|Q1 - 7||Q8 - 14||Q15 - 21||Q22 - 30||Q31 - 40||Q41 - 50||Q51 - 60|
51. May a defender consult with partner before choosing which rectification option she accepts? *
No. Law 1032: If a player has an option after an irregularity, he must make his selection without consulting partner.
52. May a player deliberately break the Laws if he is willing to pay the penalty?
No. Law 72B1: A player must not infringe a law intentionally, even if there is a prescribed rectification he is willing to accept.
53. North leads a spade. East has the S5 as a minor penalty card but plays the SQ to the trick. Is this permitted?
Yes. Law 50C: When a defender has a minor penalty card, he may not play any other card of the same suit below the rank of an honour until he has first played the penalty card, but he is entitled to play an honour card instead. Offender's partner is not subject to lead restriction, but information gained through seeing the penalty card is unauthorized (see E following).
54. When may an insufficient bid be replaced with a double? *
When it is comparable to the withdrawn bid. Law 27B1(b): except as in (a), if the insufficient is corrected with a comparable call (see Law 23A) the auction proceeds without further rectification. Law 16 does not apply, but see d following.

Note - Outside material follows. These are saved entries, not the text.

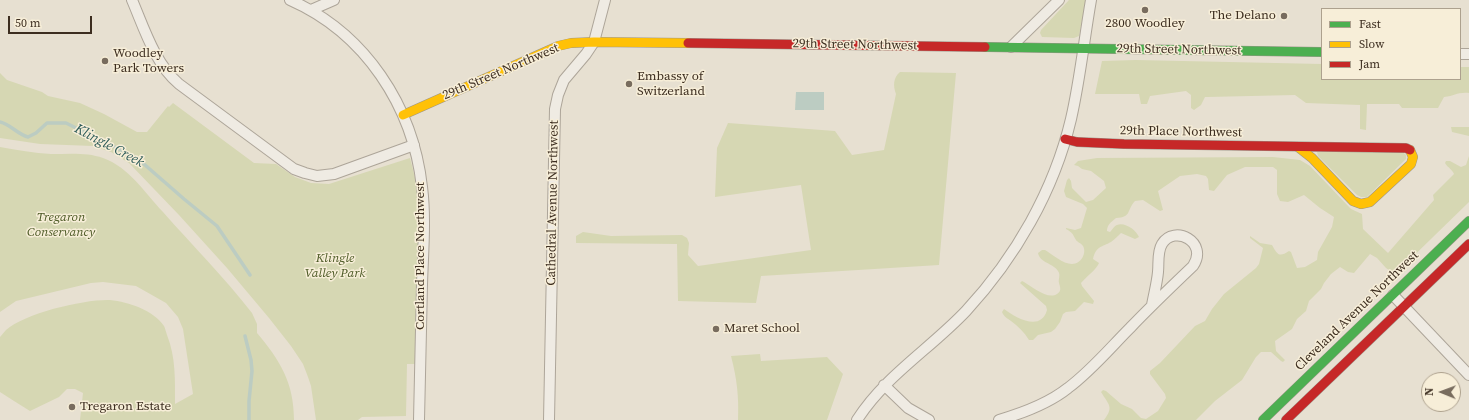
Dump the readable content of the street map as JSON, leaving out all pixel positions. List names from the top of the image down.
{
  "streets": {
    "street": [
      "29th Street Northwest",
      "29th Place Northwest",
      "Cathedral Avenue Northwest",
      "Cortland Place Northwest",
      "Cleveland Avenue Northwest"
    ]
  },
  "crossings": [
    ["29th Street Northwest", "Cathedral Avenue Northwest"],
    ["29th Street Northwest", "Cortland Place Northwest"]
  ],
  "water": ["Klingle Creek"],
  "parks": ["Tregaron Conservancy", "Klingle Valley Park"],
  "places": [
    "2800 Woodley",
    "The Delano",
    "Woodley Park Towers",
    "Embassy of Switzerland",
    "Maret School",
    "Tregaron Estate"
  ],
  "legend": ["Fast", "Slow", "Jam"],
  "scale_bar": "50 m",
  "north": "left"
}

55. When dealing is done by hand, may 4 cards at a time be dealt into each hand followed by 3 cards at a time until there are 13 cards in each hand? *
No. Law 6B: The cards must be dealt face down, one card at a time, into four hands of thirteen cards each; each hand is then placed face down in one of the four pockets of the board. No two adjacent cards on the deck shall be dealt into the same hand. The recommended procedure is that the cards be dealt in rotation, clockwise.
56. Must a player look at the faces of his cards before making his first call?
Yes. Law 7B2: Each player counts his cards face down to be sure he has exactly thirteen; after that, and before making a call, he must inspect the faces of his cards.
57. Is it correct procedure for a player to detach a card from his hand before it is his turn to play?
No. Law 74B3: As a matter of courtesy a player should refrain from detaching a card before it is his turn to play.
58. Is a failure to alert as required by regulation classed as misinformation?
Yes. Extract from Law 21B1(a): Failure to alert promptly where an alert is required by the Regulating Authority is deemed misinformation.
59. What is the Clarification Period? *
Extract from Law 17D: The interval between the end of the auction and the end of the auction period is designated the Clarification Period.
60. Should dummy turn over or otherwise conceal the bidding slip after third hand has played a card to the first trick?
Yes. QBA Regulations Section B Page 4 Clause 9: The bidding sheet must remain in view until the third player (on declarer's right) has played to the first trick, whereupon dummy should turn the bidding sheet over or otherwise remove it from sight.
This is the closest written bidding gets to observing Law 20C2: Declarer or either defender may, at his first turn to play, require all previous calls to be restated. (See Laws 41B and 41C). As in B the player may not ask for only a partial restatement or halt the review.